15 posts 2 images /lit/
Anonymous No.24673552 >>24673572 >>24674005 >>24674078 >>24674208
The female Joyce.
Anonymous No.24673572
>>24673552 (OP)
It doesn't matter much
Anonymous No.24674005
>>24673552 (OP)
she cute
Anonymous No.24674008
Joyce had a sense of humor though.
Anonymous No.24674009 >>24674011
>t. never read The Making of Americans
Woolf is great but there is not even a debate here.
Anonymous No.24674011
>>24674009
reading 5 pages of that turd book is enough lol
Anonymous No.24674014
I prefer H.D., and Mary Butts.
Anonymous No.24674078 >>24674082 >>24674120 >>24674132
>>24673552 (OP)
>I have been amused, stimulated, charmed interested by the first 2 or 3 chapters–to the end of the Cemetery scene; & then puzzled, bored, irritated, & disillusioned as by a queasy undergraduate scratching his pimples. And Tom, great Tom [TS Eliot] thinks this on a par with War & Peace! An illiterate, underbred book it seems to me: the book of a self-taught working man, & we all know how distressing they are, how egotistic, insistent, raw, striking, & ultimately nauseating. When one can have cooked flesh, why have the raw? - Woolf's diary

>illiterate
>underbred
>self-taught working man

She hated Joyce and looked down on him for being Irish.

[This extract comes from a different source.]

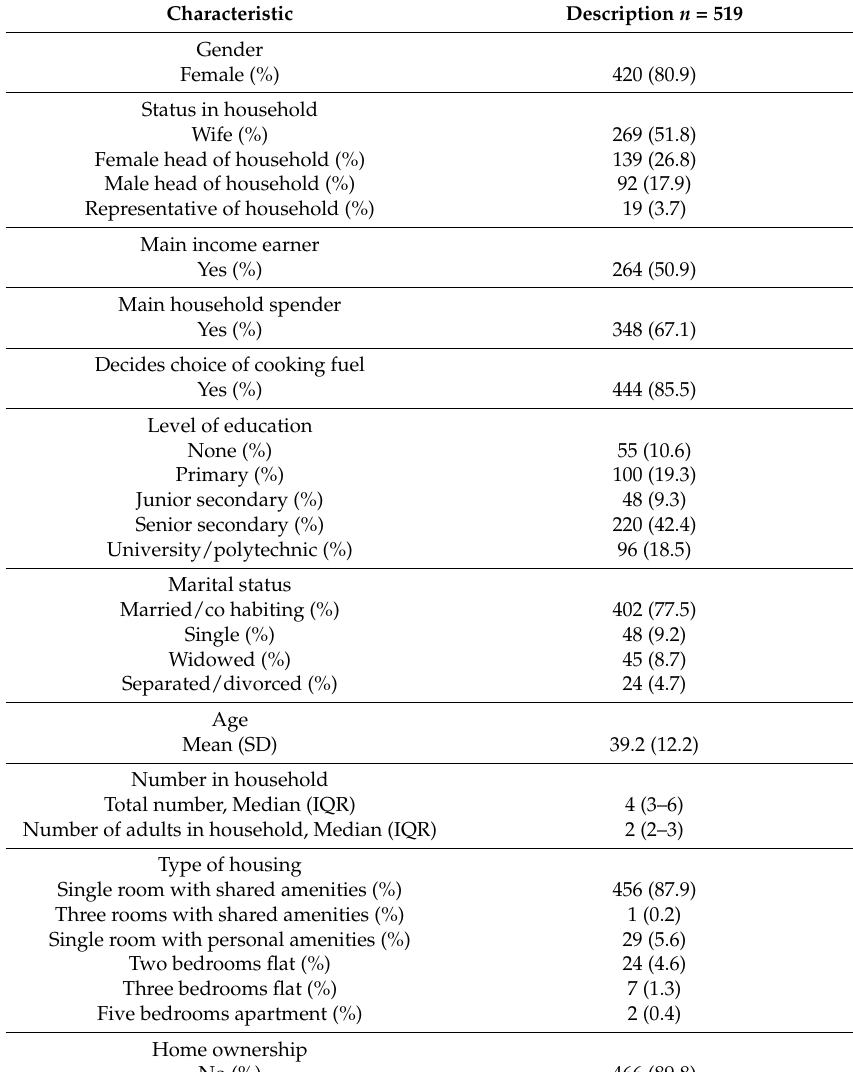
Table 1. Socio-demographic characteristics of all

Anonymous No.24674082 >>24674104
>>24674078
She did a lot of jealous seething in her diary, she understood what a diary was for. The influence of Ulysses on her writing is undeniable, she knew what was good.

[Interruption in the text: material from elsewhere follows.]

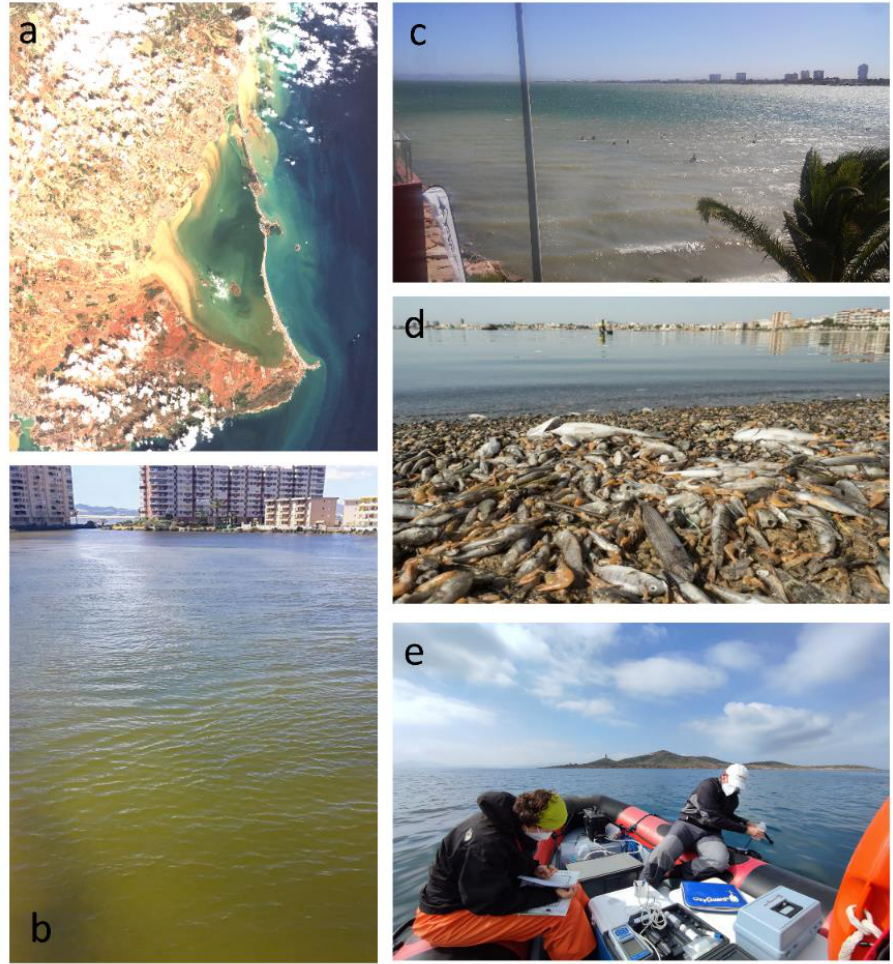
Figure 3. ( a ) Sentinel-2 scene in Mar Menor after the extreme weather event known as the “Cold Drop” and the catastrophic flooding on 13 September 2019; ( b ) surface of the water in the lagoon in July 2016 during the environmental crisis; ( c ) typical resuspension of sediments and increased turbidity during strong winds; ( d ) latest environmental catastrophe with massive dead fish and crustacean in August 2021 (authorship: Greenpeace); and ( e ) field campaign carried out in the lagoon in March 2021.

Anonymous No.24674104 >>24674113
>>24674082
Her view of Proust was the opposite, however; also, her Common Reader essays (2 volumes) are monuments of literary appreciation
>she knew what was good
Then she knew what was bad, as well
Anonymous No.24674113 >>24674544
>>24674104
she stuck up her nose for the potato but kneeled before the frog. as others have noted, the wannabe aristocrat didnt want to accept that a plebian mogged her, effortlessly, her work is filled with sweat.
Anonymous No.24674120
>>24674078
I lost interest at the exact same point lel
Anonymous No.24674132
>>24674078
>She hated Joyce and looked down on him for being Irish.
Based
Anonymous No.24674208
>>24673552 (OP)
Joyce mogs this bitch doe
Anonymous No.24674544
>>24674113
I don't know, Dalloway reads effortlessly enough, but anyone who's actually read her knows how dispiriting Proust's work was to her as well (she felt that he stifled not just her creativity, but her desire even to write) whereas she simply dismissed Joyce
>stuck up her nose [at] the potato
She positively revered Swift, adored Wilde, etc.